One of the most important aspects of Maya's year came from directly from Mrs. Welch who identified that Maya's difficulty attending might be due to her still learning how to tune back in to hearing after having spent six years tuning out because of her undiagnosed hearing loss.  Together we came up with a reward system to help Maya become more accountable for her hearing equipment (such as letting people know if it wasn't working instead of just enjoying the muffled quiet) and tuning in when she needed to be paying attention in school.   Working together with Mrs. Welch and Mrs. Fournier, her speech therapist, and Donna Cassavant (her advocate from the Maine Center for the Deaf and Hard of Hearing) as a team dedicated to help Maya succeed at school was the ideal in how parents and educators can combine strengths and perspectives to help a child.  Maya has shown the results of the collaboration with her enormous growth and improvement.  I am so very grateful for these smart, innovative women.
To celebrate the end of school, we took the girls (and the twins visiting stepbrother) for our second annual trip to Dysart's restaurant for an "18 Wheeler" sundae:  18 scoops of ice cream with every imaginable topping.  They cannot even come close to finishing it but boy, does it thrill them.




 Rather than my house being in the state of unprecedented order that I had planned after this year, there has been a sudden and marked influx of paperwork, binders, folders, art projects and all other matter of a year's worth of accumulated school stuff that has found its final resting place in our house.    It is almost as though all my house purging never happened.  It is my solemn vow not leave it in the towering stack on the bench by the door for the entire summer.

But for now we have moved outside to the garden, the patio, to neighborhood games of kickball and clubhouse building, to dirty feet and bug bites, sunscreen and complaints about heat.  I implore the kids to remember the mountainous snowbanks, the endless cold of the past winter and then I give them a Popsicle and tell them to sit in the shade and pipe down.

We are going to have an amazing summer.   I am committed to it.
I will leave you with two shots of Maya's silliness.  
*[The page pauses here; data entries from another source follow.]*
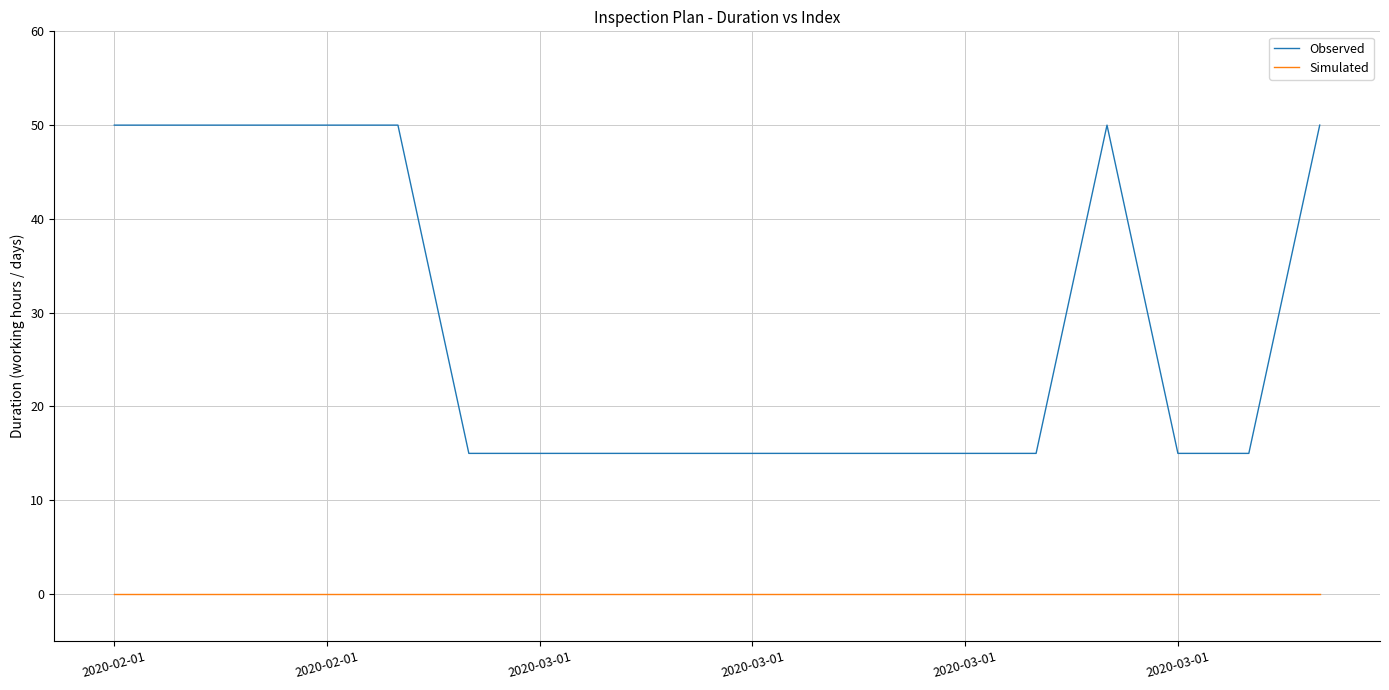

How many series are shown in this chart?

2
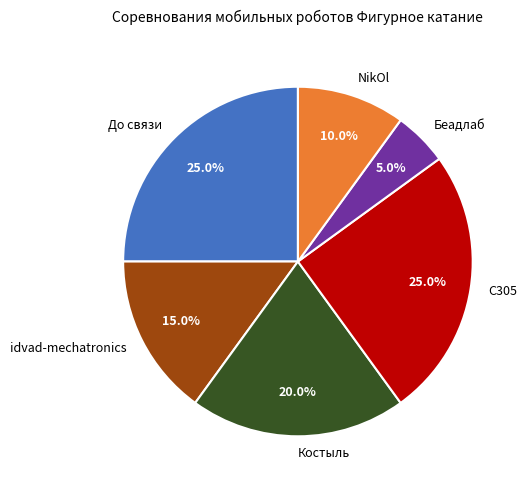

Count the number of slices in the pie.

6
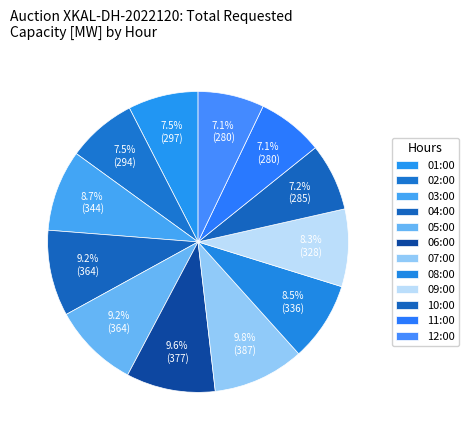

Which category has the biggest portion of the pie?

07:00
We were taking out summer clothes and Maya had several totes of hand-me-downs that she was ecstatic to go through. It was a fashion feast that made her so delirious, she had no choice but to jump head first into one of the totes. 
And, lastly, Maya is hard to corral at night (okay, she is hard to corral most of the time).  She is so silly and has a hard time settling down and snuggling with her is a full contact sport.  She flips and flops and giggles and blows in your face and sticks her fingers in your arm pit and then suddenly she is asleep.  When Sandi went to check on her the other night, this is what she found.  Yes, she is wearing her pj bottoms on her head.